╔══
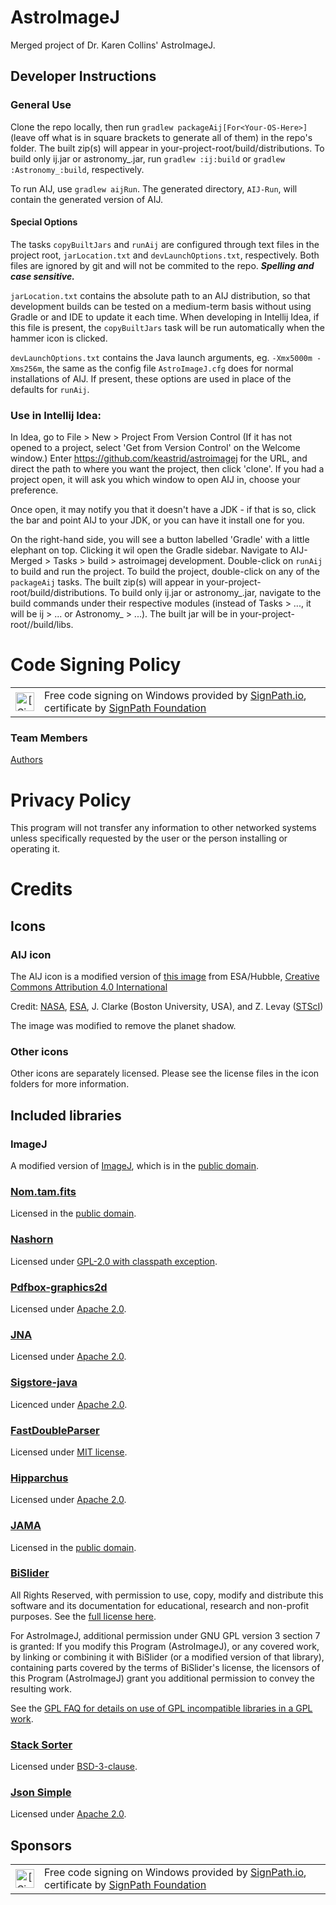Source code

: # AstroImageJ

Merged project of Dr. Karen Collins' AstroImageJ.

## Developer Instructions

### General Use

Clone the repo locally, then run `gradlew packageAij[For<Your-OS-Here>]` (leave off what is in square brackets to
generate all of them) in the repo's folder. The built zip(s) will appear in your-project-root/build/distributions. To
build only ij.jar or astronomy_.jar, run `gradlew :ij:build` or `gradlew :Astronomy_:build`, respectively.

To run AIJ, use `gradlew aijRun`. The generated directory, `AIJ-Run`, will contain the generated version of AIJ.

#### Special Options
The tasks `copyBuiltJars` and `runAij` are configured through text files in the project root, `jarLocation.txt` and
`devLaunchOptions.txt`, respectively. Both files are ignored by git and will not be commited to the repo. 
***Spelling and case sensitive.***

`jarLocation.txt` contains the absolute path to an AIJ distribution, so that development builds can be tested on a 
medium-term basis without using Gradle or and IDE to update it each time. When developing in Intellij Idea, if this file
is present, the `copyBuiltJars` task will be run automatically when the hammer icon is clicked.

`devLaunchOptions.txt` contains the Java launch arguments, eg. `-Xmx5000m -Xms256m`, the same as the config file `AstroImageJ.cfg` does for 
normal installations of AIJ. If present, these options are used in place of the defaults for `runAij`.

### Use in Intellij Idea:

In Idea, go to File > New > Project From Version Control (If it has not opened to a project, select 'Get from Version
Control' on the Welcome window.)
Enter https://github.com/keastrid/astroimagej for the URL, and direct the path to where you want the project, then
click 'clone'. If you had a project open, it will ask you which window to open AIJ in, choose your preference.

Once open, it may notify you that it doesn't have a JDK - if that is so, click the bar and point AIJ to your JDK, or you
can have it install one for you.

On the right-hand side, you will see a button labelled 'Gradle' with a little elephant on top. Clicking it wil open the
Gradle sidebar. Navigate to AIJ-Merged > Tasks > build > astroimagej development. Double-click on `runAij` to build and
run the project. To build the project, double-click on any of the `packageAij` tasks. The built zip(s) will appear in
your-project-root/build/distributions. To build only ij.jar or astronomy_.jar, navigate to the build commands under
their respective modules (instead of Tasks > ..., it will be ij > ... or Astronomy_ > ...). The built jar will be in
your-project-root/<ij or Astronomy_>/build/libs.

# Code Signing Policy
<table>
 <tbody>
  <tr>
   <td align="center"><img alt="[SignPath]" src="https://avatars.githubusercontent.com/u/34448643" height="30"/></td>
   <td>Free code signing on Windows provided by <a href="https://signpath.io/">SignPath.io</a>, certificate by <a href="https://signpath.org/">SignPath Foundation</a></td>
  </tr>
 </tbody>
</table>

### Team Members
[Authors](https://github.com/orgs/AstroImageJ/people?query=role%3Aowner)

# Privacy Policy
This program will not transfer any information to other networked systems unless specifically requested by the user or the person installing or operating it.

# Credits
## Icons
### AIJ icon
The AIJ icon is a modified version of [this image](https://esahubble.org/images/heic0504d/) from ESA/Hubble,
[Creative Commons Attribution 4.0 International](https://creativecommons.org/licenses/by/4.0/)

Credit:
[NASA](http://www.nasa.gov/), [ESA](http://www.esa.int/), J. Clarke (Boston University, USA), and Z. Levay ([STScI](http://www.stsci.edu/))

The image was modified to remove the planet shadow.

### Other icons
Other icons are separately licensed. Please see the license files in the icon folders for more information.

## Included libraries
### ImageJ
A modified version of [ImageJ](https://github.com/imagej/ImageJ), which is in the 
[public domain](https://github.com/imagej/ImageJ?tab=License-1-ov-file).

### [Nom.tam.fits](https://github.com/nom-tam-fits/nom-tam-fits)
Licensed in the [public domain](https://github.com/nom-tam-fits/nom-tam-fits?tab=Unlicense-1-ov-file).

### [Nashorn](https://github.com/openjdk/nashorn)
Licensed under [GPL-2.0 with classpath exception](https://github.com/openjdk/nashorn/blob/main/LICENSE).

### [Pdfbox-graphics2d](https://github.com/rototor/pdfbox-graphics2d)
Licensed under [Apache 2.0](https://github.com/rototor/pdfbox-graphics2d?tab=readme-ov-file#licence).

### [JNA](https://github.com/java-native-access/jna)
Licensed under [Apache 2.0](https://github.com/java-native-access/jna?tab=License-1-ov-file#readme).

### [Sigstore-java](https://github.com/sigstore/sigstore-java/tree/main)
Licenced under [Apache 2.0](https://github.com/sigstore/sigstore-java/tree/main?tab=Apache-2.0-1-ov-file#readme).

### [FastDoubleParser](https://github.com/wrandelshofer/FastDoubleParser)
Licensed under [MIT license](https://github.com/wrandelshofer/FastDoubleParser?tab=MIT-1-ov-file#readme).

### [Hipparchus](https://github.com/Hipparchus-Math/hipparchus)
Licensed under [Apache 2.0](https://github.com/Hipparchus-Math/hipparchus?tab=Apache-2.0-1-ov-file).

### [JAMA](https://math.nist.gov/javanumerics/jama/)
Licensed in the [public domain](https://math.nist.gov/javanumerics/jama/).

### [BiSlider](https://perso.limsi.fr/vernier/BiSlider/)
All Rights Reserved, with permission to use, copy, modify and distribute this software and its documentation 
for educational, research and non-profit purposes. See the [full license here](https://perso.limsi.fr/vernier/BiSlider/).

For AstroImageJ, additional permission under GNU GPL version 3 section 7 is granted:
If you modify this Program (AstroImageJ), or any covered work, by linking or combining it with BiSlider (or a modified version of that library),
containing parts covered by the terms of BiSlider's license, the licensors of this Program (AstroImageJ) grant you 
additional permission to convey the resulting work.

See the [GPL FAQ for details on use of GPL incompatible libraries in a GPL work](https://www.gnu.org/licenses/gpl-faq.en.html#GPLIncompatibleLibs).

### [Stack Sorter](https://www.optinav.info/Stack-Sorter.htm)
Licensed under [BSD-3-clause](https://www.optinav.info/Stack-Sorter.htm#:~:text=and%20Stack%20Plugins.-,license,-%3A).

### [Json Simple](https://github.com/fangyidong/json-simple)
Licensed under [Apache 2.0](https://github.com/fangyidong/json-simple?tab=Apache-2.0-1-ov-file).

## Sponsors
<table>
 <tbody>
  <tr>
   <td align="center"><img alt="[SignPath]" src="https://avatars.githubusercontent.com/u/34448643" height="30"/></td>
   <td>Free code signing on Windows provided by <a href="https://signpath.io/">SignPath.io</a>, certificate by <a href="https://signpath.org/">SignPath Foundation</a></td>
  </tr>
 </tbody>
</table>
╚══
## EXERCISE
Please rewrite all of the material above with "hammer icon" replaced by "build icon", leaving the rest as it is and omitting the pictures.

## REPLY TO THE EXERCISE
Source code

: # AstroImageJ

Merged project of Dr. Karen Collins' AstroImageJ.

## Developer Instructions

### General Use

Clone the repo locally, then run `gradlew packageAij[For<Your-OS-Here>]` (leave off what is in square brackets to
generate all of them) in the repo's folder. The built zip(s) will appear in your-project-root/build/distributions. To
build only ij.jar or astronomy_.jar, run `gradlew :ij:build` or `gradlew :Astronomy_:build`, respectively.

To run AIJ, use `gradlew aijRun`. The generated directory, `AIJ-Run`, will contain the generated version of AIJ.

#### Special Options
The tasks `copyBuiltJars` and `runAij` are configured through text files in the project root, `jarLocation.txt` and
`devLaunchOptions.txt`, respectively. Both files are ignored by git and will not be commited to the repo. 
***Spelling and case sensitive.***

`jarLocation.txt` contains the absolute path to an AIJ distribution, so that development builds can be tested on a 
medium-term basis without using Gradle or and IDE to update it each time. When developing in Intellij Idea, if this file
is present, the `copyBuiltJars` task will be run automatically when the build icon is clicked.

`devLaunchOptions.txt` contains the Java launch arguments, eg. `-Xmx5000m -Xms256m`, the same as the config file `AstroImageJ.cfg` does for 
normal installations of AIJ. If present, these options are used in place of the defaults for `runAij`.

### Use in Intellij Idea:

In Idea, go to File > New > Project From Version Control (If it has not opened to a project, select 'Get from Version
Control' on the Welcome window.)
Enter https://github.com/keastrid/astroimagej for the URL, and direct the path to where you want the project, then
click 'clone'. If you had a project open, it will ask you which window to open AIJ in, choose your preference.

Once open, it may notify you that it doesn't have a JDK - if that is so, click the bar and point AIJ to your JDK, or you
can have it install one for you.

On the right-hand side, you will see a button labelled 'Gradle' with a little elephant on top. Clicking it wil open the
Gradle sidebar. Navigate to AIJ-Merged > Tasks > build > astroimagej development. Double-click on `runAij` to build and
run the project. To build the project, double-click on any of the `packageAij` tasks. The built zip(s) will appear in
your-project-root/build/distributions. To build only ij.jar or astronomy_.jar, navigate to the build commands under
their respective modules (instead of Tasks > ..., it will be ij > ... or Astronomy_ > ...). The built jar will be in
your-project-root/<ij or Astronomy_>/build/libs.

# Code Signing Policy
<table>
 <tbody>
  <tr>
   <td align="center"><img alt="[SignPath]" src="https://avatars.githubusercontent.com/u/34448643" height="30"/></td>
   <td>Free code signing on Windows provided by <a href="https://signpath.io/">SignPath.io</a>, certificate by <a href="https://signpath.org/">SignPath Foundation</a></td>
  </tr>
 </tbody>
</table>

### Team Members
[Authors](https://github.com/orgs/AstroImageJ/people?query=role%3Aowner)

# Privacy Policy
This program will not transfer any information to other networked systems unless specifically requested by the user or the person installing or operating it.

# Credits
## Icons
### AIJ icon
The AIJ icon is a modified version of [this image](https://esahubble.org/images/heic0504d/) from ESA/Hubble,
[Creative Commons Attribution 4.0 International](https://creativecommons.org/licenses/by/4.0/)

Credit:
[NASA](http://www.nasa.gov/), [ESA](http://www.esa.int/), J. Clarke (Boston University, USA), and Z. Levay ([STScI](http://www.stsci.edu/))

The image was modified to remove the planet shadow.

### Other icons
Other icons are separately licensed. Please see the license files in the icon folders for more information.

## Included libraries
### ImageJ
A modified version of [ImageJ](https://github.com/imagej/ImageJ), which is in the 
[public domain](https://github.com/imagej/ImageJ?tab=License-1-ov-file).

### [Nom.tam.fits](https://github.com/nom-tam-fits/nom-tam-fits)
Licensed in the [public domain](https://github.com/nom-tam-fits/nom-tam-fits?tab=Unlicense-1-ov-file).

### [Nashorn](https://github.com/openjdk/nashorn)
Licensed under [GPL-2.0 with classpath exception](https://github.com/openjdk/nashorn/blob/main/LICENSE).

### [Pdfbox-graphics2d](https://github.com/rototor/pdfbox-graphics2d)
Licensed under [Apache 2.0](https://github.com/rototor/pdfbox-graphics2d?tab=readme-ov-file#licence).

### [JNA](https://github.com/java-native-access/jna)
Licensed under [Apache 2.0](https://github.com/java-native-access/jna?tab=License-1-ov-file#readme).

### [Sigstore-java](https://github.com/sigstore/sigstore-java/tree/main)
Licenced under [Apache 2.0](https://github.com/sigstore/sigstore-java/tree/main?tab=Apache-2.0-1-ov-file#readme).

### [FastDoubleParser](https://github.com/wrandelshofer/FastDoubleParser)
Licensed under [MIT license](https://github.com/wrandelshofer/FastDoubleParser?tab=MIT-1-ov-file#readme).

### [Hipparchus](https://github.com/Hipparchus-Math/hipparchus)
Licensed under [Apache 2.0](https://github.com/Hipparchus-Math/hipparchus?tab=Apache-2.0-1-ov-file).

### [JAMA](https://math.nist.gov/javanumerics/jama/)
Licensed in the [public domain](https://math.nist.gov/javanumerics/jama/).

### [BiSlider](https://perso.limsi.fr/vernier/BiSlider/)
All Rights Reserved, with permission to use, copy, modify and distribute this software and its documentation 
for educational, research and non-profit purposes. See the [full license here](https://perso.limsi.fr/vernier/BiSlider/).

For AstroImageJ, additional permission under GNU GPL version 3 section 7 is granted:
If you modify this Program (AstroImageJ), or any covered work, by linking or combining it with BiSlider (or a modified version of that library),
containing parts covered by the terms of BiSlider's license, the licensors of this Program (AstroImageJ) grant you 
additional permission to convey the resulting work.

See the [GPL FAQ for details on use of GPL incompatible libraries in a GPL work](https://www.gnu.org/licenses/gpl-faq.en.html#GPLIncompatibleLibs).

### [Stack Sorter](https://www.optinav.info/Stack-Sorter.htm)
Licensed under [BSD-3-clause](https://www.optinav.info/Stack-Sorter.htm#:~:text=and%20Stack%20Plugins.-,license,-%3A).

### [Json Simple](https://github.com/fangyidong/json-simple)
Licensed under [Apache 2.0](https://github.com/fangyidong/json-simple?tab=Apache-2.0-1-ov-file).

## Sponsors
<table>
 <tbody>
  <tr>
   <td align="center"><img alt="[SignPath]" src="https://avatars.githubusercontent.com/u/34448643" height="30"/></td>
   <td>Free code signing on Windows provided by <a href="https://signpath.io/">SignPath.io</a>, certificate by <a href="https://signpath.org/">SignPath Foundation</a></td>
  </tr>
 </tbody>
</table>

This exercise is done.